_Work request 1_:
In the statement on youth unemployment in Guyana, what percentage of educated persons of working age migrate, according to the ILO Report?
_Work request 2_:
Using the statement on youth unemployment in Guyana, explain why the ILO Report says young people suffer the most from the lack of jobs.
_Work request 3_:
Carry on the statement on youth unemployment in Guyana from its final sentence.

_Text_:
A Partnership for National Unity is warning the People’s Progressive Party/Civic administration that this country is sitting on a ‘time bomb’ of youth unemployment. The Government’s delay in dealing with the jobs crisis and its disregard for measures to defuse the jobs crisis could cause a social explosion which could have dangerous consequences.
The National Employment Report published by the International Labour Organisation, estimated that, based on Guyana’s Household Income and Expenditure Survey (HIES) which was last undertaken over a decade ago, about 44 per cent of the population of working age are “not economically active.” The Report also indicated that young people suffer the most, owing to the fact that school-leavers are inexperienced and have a long wait before they find their first job.
The report of the CARICOM Commission on Youth Development – Eye on the Future: Invest in Youth Now for the Community Tomorrow – noted, among other things, that the primary education dropout rate was “at a staggering height.” Joblessness among young people in the Caribbean Community, at an average of 23 per cent, was higher than many other developed and developing countries
APNU is of the view that the People’s Progressive Party/Civic administration, despite being aware of these facts, continues to pay scant attention to the issue of unemployment affecting youth preferring, instead, to prescribe a series of palliative remedies which do not cure the chronic disease joblessness.
Unemployed young people feel that they are in a cul-de-sac. They find themselves ensnared in a position from which they cannot move forward or backward. This has been made worse by the crisis in the public education system and the failure of the PPP/C administration to promulgate and pursue a coherent and comprehensive national youth policy.
Dr Frank Anthony, Minister of Culture, Youth and Sport, soon after he was appointed in 2006, publicly announced that the National Youth Policy, which had been promulgated in 1994, would be reviewed. That was seven years ago! Dr. Anthony later admitted to the National Assembly that the PPP/C Administration still does not have a functional National Youth Policy. The Minister has also been conducting consultations for the introduction of a five-year action plan for Youth Development and Empowerment Programme (YDEP) for over six years!
The ILO Report also stated that 77 per cent of educated persons of working age migrate because of the lack of employment opportunities. They feel that they have become entangled in a web of bureaucratic programmes which generate lots of certificates and diplomas but provide few jobs.
The unplanned responses to the youth unemployment crisis by the PPP/C administration – such as the President’s Youth Choice Initiative and the President’s Youth Award: Republic of Guyana, copied from the British Duke of Edinburgh International Award for Young People – have never provided employment. There is, however, a baffling array of schemes.

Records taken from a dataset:

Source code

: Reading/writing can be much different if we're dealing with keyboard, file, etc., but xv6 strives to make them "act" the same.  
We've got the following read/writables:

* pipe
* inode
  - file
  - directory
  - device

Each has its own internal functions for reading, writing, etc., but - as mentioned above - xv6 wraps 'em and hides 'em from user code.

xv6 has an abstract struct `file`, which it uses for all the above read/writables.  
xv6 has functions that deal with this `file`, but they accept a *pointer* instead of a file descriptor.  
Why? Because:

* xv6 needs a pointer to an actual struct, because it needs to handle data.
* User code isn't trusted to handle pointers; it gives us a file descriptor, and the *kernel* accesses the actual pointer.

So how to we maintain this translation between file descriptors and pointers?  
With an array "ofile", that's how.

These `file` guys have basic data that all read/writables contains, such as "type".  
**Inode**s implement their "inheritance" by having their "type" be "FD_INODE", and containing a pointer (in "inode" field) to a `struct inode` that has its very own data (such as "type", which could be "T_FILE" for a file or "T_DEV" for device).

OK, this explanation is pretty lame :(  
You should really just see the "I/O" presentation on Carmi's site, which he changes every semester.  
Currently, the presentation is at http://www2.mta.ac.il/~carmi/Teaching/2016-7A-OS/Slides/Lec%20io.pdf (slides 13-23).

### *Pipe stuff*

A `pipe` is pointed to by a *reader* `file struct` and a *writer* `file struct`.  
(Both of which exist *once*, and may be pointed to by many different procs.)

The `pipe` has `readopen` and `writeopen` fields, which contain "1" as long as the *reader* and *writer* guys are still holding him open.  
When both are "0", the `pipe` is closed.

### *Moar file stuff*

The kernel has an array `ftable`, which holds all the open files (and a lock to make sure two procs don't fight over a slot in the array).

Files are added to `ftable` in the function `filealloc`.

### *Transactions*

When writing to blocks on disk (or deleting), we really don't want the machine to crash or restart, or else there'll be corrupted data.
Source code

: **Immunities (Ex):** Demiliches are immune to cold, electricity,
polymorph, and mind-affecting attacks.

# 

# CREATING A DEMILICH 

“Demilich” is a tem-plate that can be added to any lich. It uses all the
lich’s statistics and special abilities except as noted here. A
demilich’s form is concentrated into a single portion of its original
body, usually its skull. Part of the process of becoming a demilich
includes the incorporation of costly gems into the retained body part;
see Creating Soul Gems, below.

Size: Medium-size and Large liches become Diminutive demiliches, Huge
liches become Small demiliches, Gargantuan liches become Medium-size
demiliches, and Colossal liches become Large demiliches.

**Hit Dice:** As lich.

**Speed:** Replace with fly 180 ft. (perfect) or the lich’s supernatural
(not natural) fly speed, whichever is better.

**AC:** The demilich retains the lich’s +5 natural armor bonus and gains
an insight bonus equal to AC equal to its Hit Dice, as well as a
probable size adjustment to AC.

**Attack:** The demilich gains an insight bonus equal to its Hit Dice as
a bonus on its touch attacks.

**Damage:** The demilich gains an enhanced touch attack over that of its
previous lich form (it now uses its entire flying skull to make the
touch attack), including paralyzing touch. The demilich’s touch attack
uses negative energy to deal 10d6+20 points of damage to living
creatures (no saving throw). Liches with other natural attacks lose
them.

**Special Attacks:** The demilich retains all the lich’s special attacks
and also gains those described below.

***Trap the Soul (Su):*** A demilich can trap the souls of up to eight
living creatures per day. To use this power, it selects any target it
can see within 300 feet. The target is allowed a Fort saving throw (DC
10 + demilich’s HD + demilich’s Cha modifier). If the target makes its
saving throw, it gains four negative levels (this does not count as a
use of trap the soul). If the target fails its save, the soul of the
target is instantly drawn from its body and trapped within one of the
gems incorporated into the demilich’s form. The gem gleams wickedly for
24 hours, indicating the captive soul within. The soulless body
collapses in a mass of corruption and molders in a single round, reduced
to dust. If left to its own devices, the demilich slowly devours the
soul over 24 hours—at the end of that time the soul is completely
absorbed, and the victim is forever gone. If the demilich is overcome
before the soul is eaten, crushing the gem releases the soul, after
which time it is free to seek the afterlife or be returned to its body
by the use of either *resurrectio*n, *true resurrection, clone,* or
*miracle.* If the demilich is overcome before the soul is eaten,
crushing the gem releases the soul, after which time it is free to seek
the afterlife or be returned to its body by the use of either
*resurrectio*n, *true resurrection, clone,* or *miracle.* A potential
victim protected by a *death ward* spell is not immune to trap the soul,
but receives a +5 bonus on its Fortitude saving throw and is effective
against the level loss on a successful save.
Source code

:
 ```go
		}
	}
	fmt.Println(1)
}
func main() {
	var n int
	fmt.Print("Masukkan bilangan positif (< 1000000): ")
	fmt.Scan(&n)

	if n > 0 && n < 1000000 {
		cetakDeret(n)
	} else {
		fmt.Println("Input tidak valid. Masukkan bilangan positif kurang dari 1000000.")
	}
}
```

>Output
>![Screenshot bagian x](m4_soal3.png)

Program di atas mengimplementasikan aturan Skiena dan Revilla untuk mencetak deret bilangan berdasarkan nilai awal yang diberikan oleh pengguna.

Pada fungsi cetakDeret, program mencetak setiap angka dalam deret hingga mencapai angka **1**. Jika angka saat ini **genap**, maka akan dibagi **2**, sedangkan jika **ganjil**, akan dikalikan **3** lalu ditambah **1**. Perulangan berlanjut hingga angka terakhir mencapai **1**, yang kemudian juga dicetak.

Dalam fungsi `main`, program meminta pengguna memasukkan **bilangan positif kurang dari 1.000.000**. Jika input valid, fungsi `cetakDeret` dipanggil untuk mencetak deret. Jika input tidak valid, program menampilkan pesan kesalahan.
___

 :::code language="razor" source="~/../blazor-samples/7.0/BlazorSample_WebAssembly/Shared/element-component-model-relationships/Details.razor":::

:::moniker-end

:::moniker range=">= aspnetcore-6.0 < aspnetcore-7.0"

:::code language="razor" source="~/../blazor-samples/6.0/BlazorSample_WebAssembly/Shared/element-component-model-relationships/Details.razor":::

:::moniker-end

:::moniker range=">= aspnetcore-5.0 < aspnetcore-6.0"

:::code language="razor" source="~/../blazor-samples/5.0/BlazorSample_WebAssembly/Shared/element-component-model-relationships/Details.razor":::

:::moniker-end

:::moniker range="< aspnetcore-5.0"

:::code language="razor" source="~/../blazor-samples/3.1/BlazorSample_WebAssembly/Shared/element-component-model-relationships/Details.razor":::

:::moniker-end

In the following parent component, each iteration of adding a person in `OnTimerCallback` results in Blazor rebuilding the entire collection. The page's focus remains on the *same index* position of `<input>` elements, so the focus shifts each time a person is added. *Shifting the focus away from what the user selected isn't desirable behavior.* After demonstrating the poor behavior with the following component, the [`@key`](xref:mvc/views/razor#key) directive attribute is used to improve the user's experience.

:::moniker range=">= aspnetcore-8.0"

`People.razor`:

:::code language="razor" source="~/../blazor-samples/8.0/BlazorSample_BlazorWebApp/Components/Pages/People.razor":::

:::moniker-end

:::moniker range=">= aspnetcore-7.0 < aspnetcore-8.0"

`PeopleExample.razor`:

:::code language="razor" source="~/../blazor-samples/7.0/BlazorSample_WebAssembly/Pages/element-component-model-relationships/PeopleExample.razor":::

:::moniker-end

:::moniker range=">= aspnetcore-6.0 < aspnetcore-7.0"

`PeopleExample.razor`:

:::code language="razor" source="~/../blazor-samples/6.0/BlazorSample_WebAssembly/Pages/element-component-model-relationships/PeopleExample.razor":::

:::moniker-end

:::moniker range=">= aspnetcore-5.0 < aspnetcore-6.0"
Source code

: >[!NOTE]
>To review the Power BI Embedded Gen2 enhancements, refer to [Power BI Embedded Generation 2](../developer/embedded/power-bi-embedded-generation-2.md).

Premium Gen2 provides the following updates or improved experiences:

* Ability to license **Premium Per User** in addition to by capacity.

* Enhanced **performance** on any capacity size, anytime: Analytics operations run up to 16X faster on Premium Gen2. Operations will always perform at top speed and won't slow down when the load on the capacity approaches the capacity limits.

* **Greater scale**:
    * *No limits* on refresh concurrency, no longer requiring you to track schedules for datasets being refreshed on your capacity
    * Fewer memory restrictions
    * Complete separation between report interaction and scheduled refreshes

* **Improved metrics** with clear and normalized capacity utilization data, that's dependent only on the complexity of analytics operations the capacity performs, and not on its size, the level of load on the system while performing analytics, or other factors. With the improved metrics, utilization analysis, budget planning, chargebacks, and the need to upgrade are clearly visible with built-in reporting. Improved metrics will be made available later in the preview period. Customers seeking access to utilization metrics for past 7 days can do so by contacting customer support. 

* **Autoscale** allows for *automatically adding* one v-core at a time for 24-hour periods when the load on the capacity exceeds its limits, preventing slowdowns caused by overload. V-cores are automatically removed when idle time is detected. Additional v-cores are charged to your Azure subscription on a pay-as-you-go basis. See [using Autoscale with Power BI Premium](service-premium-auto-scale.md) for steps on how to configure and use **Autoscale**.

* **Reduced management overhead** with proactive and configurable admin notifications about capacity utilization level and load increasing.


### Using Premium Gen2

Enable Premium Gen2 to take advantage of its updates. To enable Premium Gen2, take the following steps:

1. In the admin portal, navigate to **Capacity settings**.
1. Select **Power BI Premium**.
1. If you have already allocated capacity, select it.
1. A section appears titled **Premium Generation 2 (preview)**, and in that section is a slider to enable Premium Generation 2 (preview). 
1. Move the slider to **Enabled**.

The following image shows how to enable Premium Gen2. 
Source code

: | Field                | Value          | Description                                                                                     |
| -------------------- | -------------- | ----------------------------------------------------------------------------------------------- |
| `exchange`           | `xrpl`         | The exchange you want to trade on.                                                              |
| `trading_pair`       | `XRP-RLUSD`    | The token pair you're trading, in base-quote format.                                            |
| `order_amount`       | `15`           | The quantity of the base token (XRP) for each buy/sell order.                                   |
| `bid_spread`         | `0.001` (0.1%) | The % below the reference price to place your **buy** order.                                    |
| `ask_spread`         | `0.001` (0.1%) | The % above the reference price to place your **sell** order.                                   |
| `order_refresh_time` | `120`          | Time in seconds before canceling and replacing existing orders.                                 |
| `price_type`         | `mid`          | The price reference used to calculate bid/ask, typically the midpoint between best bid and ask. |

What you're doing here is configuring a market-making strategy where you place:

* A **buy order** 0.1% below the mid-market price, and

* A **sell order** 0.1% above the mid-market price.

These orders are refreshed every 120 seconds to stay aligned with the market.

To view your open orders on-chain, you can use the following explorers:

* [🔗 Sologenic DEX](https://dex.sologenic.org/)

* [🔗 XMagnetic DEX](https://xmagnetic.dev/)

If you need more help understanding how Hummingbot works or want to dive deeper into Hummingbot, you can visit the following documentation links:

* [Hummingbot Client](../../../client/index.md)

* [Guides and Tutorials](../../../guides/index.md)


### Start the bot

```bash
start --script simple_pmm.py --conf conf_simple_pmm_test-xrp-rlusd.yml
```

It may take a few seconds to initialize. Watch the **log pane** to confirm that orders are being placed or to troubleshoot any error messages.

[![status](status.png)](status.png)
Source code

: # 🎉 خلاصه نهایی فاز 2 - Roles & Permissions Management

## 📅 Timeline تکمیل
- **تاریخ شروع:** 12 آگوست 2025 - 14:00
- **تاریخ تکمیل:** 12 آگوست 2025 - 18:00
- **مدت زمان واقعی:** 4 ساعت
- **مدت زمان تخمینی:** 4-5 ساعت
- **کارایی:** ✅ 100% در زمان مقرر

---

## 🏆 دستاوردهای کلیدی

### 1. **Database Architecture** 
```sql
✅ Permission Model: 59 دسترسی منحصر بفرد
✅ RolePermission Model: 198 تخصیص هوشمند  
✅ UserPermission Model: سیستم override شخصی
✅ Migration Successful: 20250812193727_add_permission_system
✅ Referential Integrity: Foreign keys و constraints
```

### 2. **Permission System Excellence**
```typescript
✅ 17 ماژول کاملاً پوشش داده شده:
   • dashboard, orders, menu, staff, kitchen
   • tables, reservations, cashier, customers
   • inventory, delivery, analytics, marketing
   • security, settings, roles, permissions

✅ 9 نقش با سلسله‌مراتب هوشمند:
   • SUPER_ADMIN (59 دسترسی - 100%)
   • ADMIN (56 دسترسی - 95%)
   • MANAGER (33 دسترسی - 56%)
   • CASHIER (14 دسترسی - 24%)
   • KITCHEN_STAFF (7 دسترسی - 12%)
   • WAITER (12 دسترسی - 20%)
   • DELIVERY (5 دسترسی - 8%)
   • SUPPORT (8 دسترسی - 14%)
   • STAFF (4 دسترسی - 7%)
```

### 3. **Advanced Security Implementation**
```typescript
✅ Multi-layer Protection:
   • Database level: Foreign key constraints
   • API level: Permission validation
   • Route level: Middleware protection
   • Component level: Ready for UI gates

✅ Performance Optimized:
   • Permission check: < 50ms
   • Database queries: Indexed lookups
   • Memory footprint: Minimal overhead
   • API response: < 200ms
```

_Answer 1_:
77 per cent

_Answer 2_:
School-leavers are inexperienced, and they face a long wait before they find their first job.

_Answer 3_:
Five government ministries – the Ministry of Amerindian Affairs; Ministry of Culture, Youth and Sport; Ministry of Education; Ministry of Home Affairs and Ministry of Labour – continue to jostle each other to offer a variety of glamorous, ad hoc, training courses for young people. They all promise short-term remedies, but do not provide the long-term careers that youths desperately need.
The Ministry of Amerindian Affairs, for example, earlier this year launched $200M Youth Apprenticeship and Entrepreneur Programme (YAEP). The programme, actually a six-month attachment, targeted youths to be trained in culture, education, governance, health and sports. The Ministry of Culture Youth and Sport conducts the Youth Entrepreneurial Skills Training (YEST) programme for out-of-school, unskilled and unemployed youths. YEST seeks to prepare participants for entry into other institutions of learning, employment and self-employment. The Ministry of Education conducts its own Technical and Vocational Education Training (TVET) programme which require a sound base in mathematics, science and English language.
The Ministry of Home Affairs offers training in what it calls “life skills” under its Citizen Security Programme (CSP). The Ministry of Labour, through its Board of Industrial Training (BIT) conducts a two-year apprenticeship programme now called the National Training Project for Youth Empowerment (NTPYE) for youths who have not completed high school.
The tragedy is that, despite the ferment of schemes – CSP; NTPYE; PYCI; PYARG; TVET; YAEP; YDEP and YEST – there have been insufficient employment opportunities. Too many Guyanese youths still leave school unskilled, enter the workforce for the first time and are obliged to resort to the informal sector for employment in low-paying occupations. Four out of every ten youths face a jobless future and the PPP/C administration is still to announce a plan to deal with this crisis!
APNU calls for the construction of permanent institutes for agricultural and technical education in every region. The Partnership calls for the promotion of an integrated programme for job creation. It calls on the PPP/C administration to promulgate a national youth policy for Guyana’s youths in order to avert a dangerous social crisis.